** BRIEF **
Return, with both end lines included, exactly what the data below holds from the line with "ofrecerte funciones de" through the line with "りの新規承認ですからIPO投資として考えると喜ばしい", though not the pictures.
### RECORDS PROVIDED
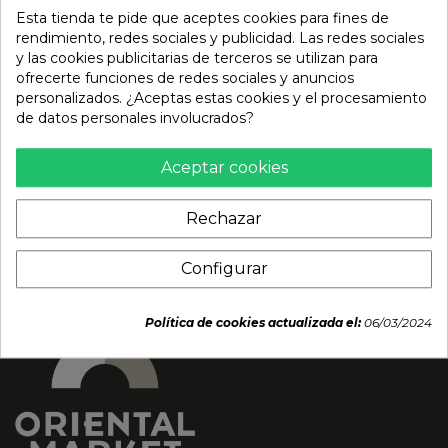
Esta tienda te pide que aceptes cookies para fines de
rendimiento, redes sociales y publicidad. Las redes sociales
y las cookies publicitarias de terceros se utilizan para
ofrecerte funciones de redes sociales y anuncios
Unagi Anguila Topping
Gyoza de pollo curry
personalizados. ¿Aceptas estas cookies y el procesamiento
(SEAFOOD MARKET)
(AJINOMOTO) POLONIA
de datos personales involucrados?
160g
600g (30un)
9,39 €
8,89 €
Aceptar cookies
Rechazar
Configurar
Política de cookies actualizada el:
06/03/2024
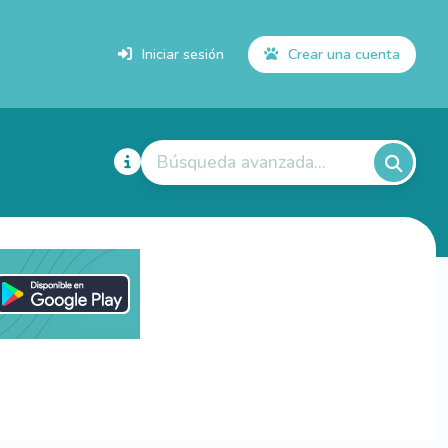
Iniciar sesión
Crear una cuenta
Búsqueda avanzada...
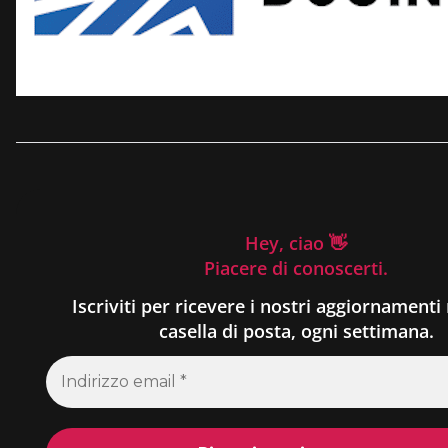
Hey, ciao 👋
Piacere di conoscerti.
Iscriviti per ricevere i nostri aggiornamenti 
casella di posta, ogni settimana.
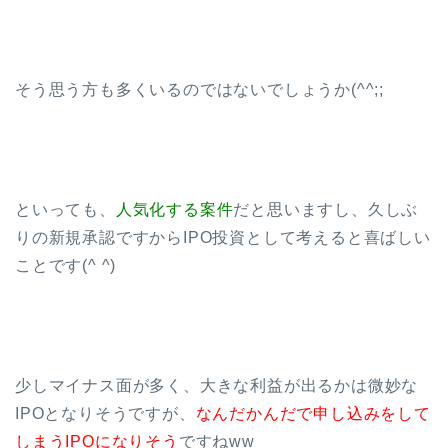
そう思う方も多くいるのではないでしょうか(^^;;
といっても、
人気化する案件
だと思いますし、久しぶ
りの新規承認ですからIPO投資として考えると喜ばしい
ことです(^ ^)
少しマイナス面が多く、大きな利益が出るかは微妙な
IPOとなりそうですが、
なんだかんだで申し込みをして
しまうIPOになりそう
ですねww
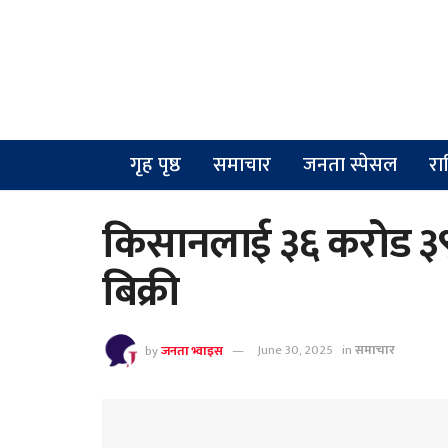
गृह पृष्ठ
समाचार
जनता स्पेसल
रा
किसानलाई ३६ करोड ३
बिक्री
by
जनता भ्वाइस
June 30, 2025
in
समाचार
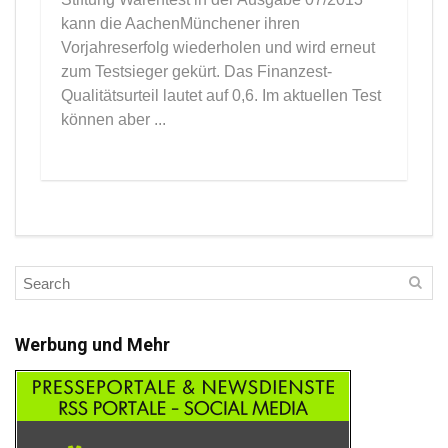
kann die AachenMünchener ihren
Vorjahreserfolg wiederholen und wird erneut
zum Testsieger gekürt. Das Finanzest-
Qualitätsurteil lautet auf 0,6. Im aktuellen Test
können aber ...
Werbung und Mehr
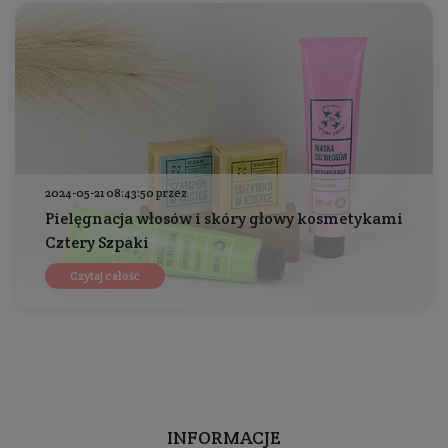
2024-05-21 08:43:50 przez
Pielęgnacja włosów i skóry głowy kosmetykami
Cztery Szpaki
Czytaj całość
INFORMACJE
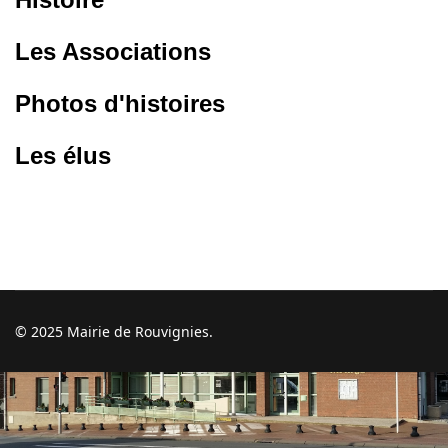
Les Associations
Photos d'histoires
Les élus
© 2025 Mairie de Rouvignies.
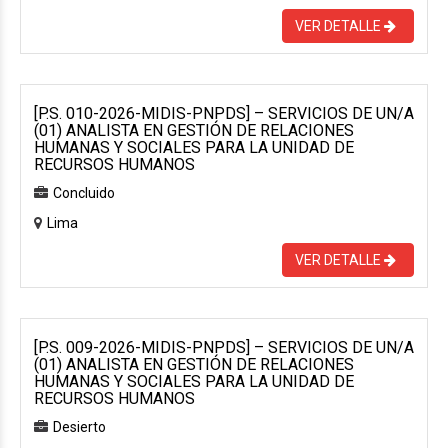
VER DETALLE
[P.S. 010-2026-MIDIS-PNPDS] – SERVICIOS DE UN/A
(01) ANALISTA EN GESTIÓN DE RELACIONES
HUMANAS Y SOCIALES PARA LA UNIDAD DE
RECURSOS HUMANOS
Concluido
Lima
VER DETALLE
[P.S. 009-2026-MIDIS-PNPDS] – SERVICIOS DE UN/A
(01) ANALISTA EN GESTIÓN DE RELACIONES
HUMANAS Y SOCIALES PARA LA UNIDAD DE
RECURSOS HUMANOS
Desierto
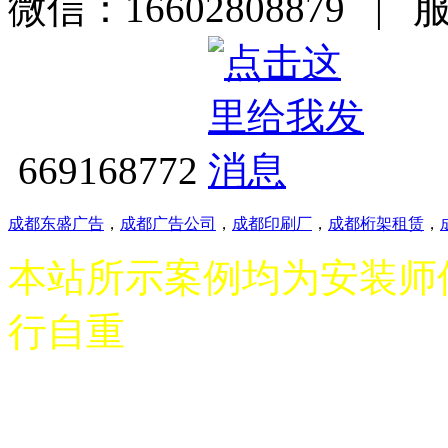
微信：16602808879 | 
669168772
成都东盛广告
，
成都广告公司
，
成都印刷厂
，
成都桁架租赁
，
本站所示案例均为安装师
行自重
######
** RESULT FOR THIS TASK **
ofrecerte funciones de redes sociales y anuncios
Unagi Anguila Topping
Gyoza de pollo curry
personalizados. ¿Aceptas estas cookies y el procesamiento
(SEAFOOD MARKET)
(AJINOMOTO) POLONIA
de datos personales involucrados?
160g
600g (30un)
9,39 €
8,89 €
Aceptar cookies
Rechazar
Configurar
Política de cookies actualizada el:
06/03/2024
Iniciar sesión
Crear una cuenta
Búsqueda avanzada...
Hey, ciao 👋
Piacere di conoscerti.
Iscriviti per ricevere i nostri aggiornamenti 
casella di posta, ogni settimana.
そう思う方も多くいるのではないでしょうか(^^;;
といっても、
人気化する案件
だと思いますし、久しぶ
りの新規承認ですからIPO投資として考えると喜ばしい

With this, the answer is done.